*What the task asks*. Below are the records; count how many of their lines contain the word "AddressWidth" and give that number only.

*Data for the task*.
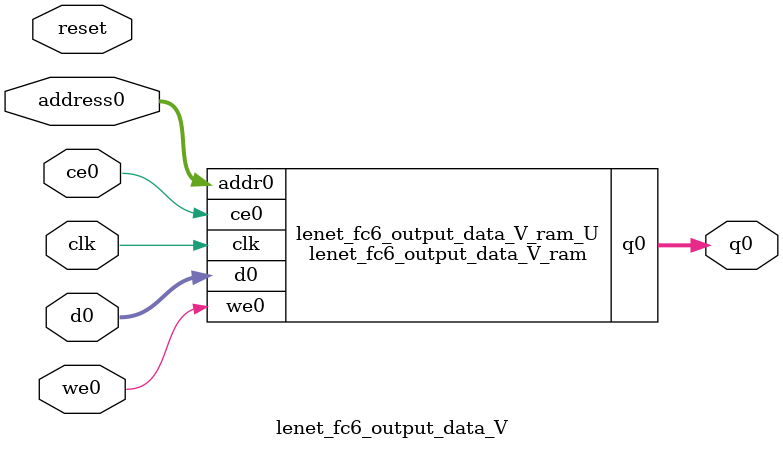
<source format=v>
`timescale 1 ns / 1 ps
module lenet_fc6_output_data_V_ram (addr0, ce0, d0, we0, q0,  clk);

parameter DWIDTH = 16;
parameter AWIDTH = 4;
parameter MEM_SIZE = 10;

input[AWIDTH-1:0] addr0;
input ce0;
input[DWIDTH-1:0] d0;
input we0;
output reg[DWIDTH-1:0] q0;
input clk;

(* ram_style = "distributed" *)reg [DWIDTH-1:0] ram[0:MEM_SIZE-1];




always @(posedge clk)  
begin 
    if (ce0) 
    begin
        if (we0) 
        begin 
            ram[addr0] <= d0; 
        end 
        q0 <= ram[addr0];
    end
end


endmodule

`timescale 1 ns / 1 ps
module lenet_fc6_output_data_V(
    reset,
    clk,
    address0,
    ce0,
    we0,
    d0,
    q0);

parameter DataWidth = 32'd16;
parameter AddressRange = 32'd10;
parameter AddressWidth = 32'd4;
input reset;
input clk;
input[AddressWidth - 1:0] address0;
input ce0;
input we0;
input[DataWidth - 1:0] d0;
output[DataWidth - 1:0] q0;



lenet_fc6_output_data_V_ram lenet_fc6_output_data_V_ram_U(
    .clk( clk ),
    .addr0( address0 ),
    .ce0( ce0 ),
    .we0( we0 ),
    .d0( d0 ),
    .q0( q0 ));

endmodule


</source>
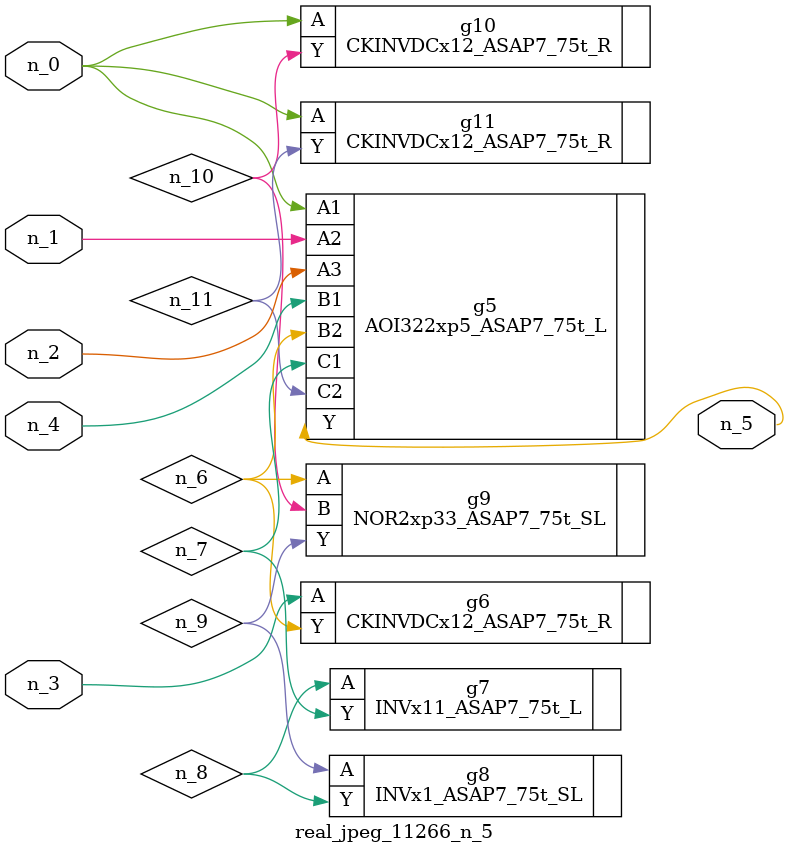
<source format=v>
module real_jpeg_11266_n_5 (n_4, n_0, n_1, n_2, n_3, n_5);

input n_4;
input n_0;
input n_1;
input n_2;
input n_3;

output n_5;

wire n_8;
wire n_11;
wire n_6;
wire n_7;
wire n_10;
wire n_9;

AOI322xp5_ASAP7_75t_L g5 ( 
.A1(n_0),
.A2(n_1),
.A3(n_2),
.B1(n_4),
.B2(n_6),
.C1(n_7),
.C2(n_11),
.Y(n_5)
);

CKINVDCx12_ASAP7_75t_R g10 ( 
.A(n_0),
.Y(n_10)
);

CKINVDCx12_ASAP7_75t_R g11 ( 
.A(n_0),
.Y(n_11)
);

CKINVDCx12_ASAP7_75t_R g6 ( 
.A(n_3),
.Y(n_6)
);

NOR2xp33_ASAP7_75t_SL g9 ( 
.A(n_6),
.B(n_10),
.Y(n_9)
);

INVx11_ASAP7_75t_L g7 ( 
.A(n_8),
.Y(n_7)
);

INVx1_ASAP7_75t_SL g8 ( 
.A(n_9),
.Y(n_8)
);


endmodule
</source>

*Output for this task*. 2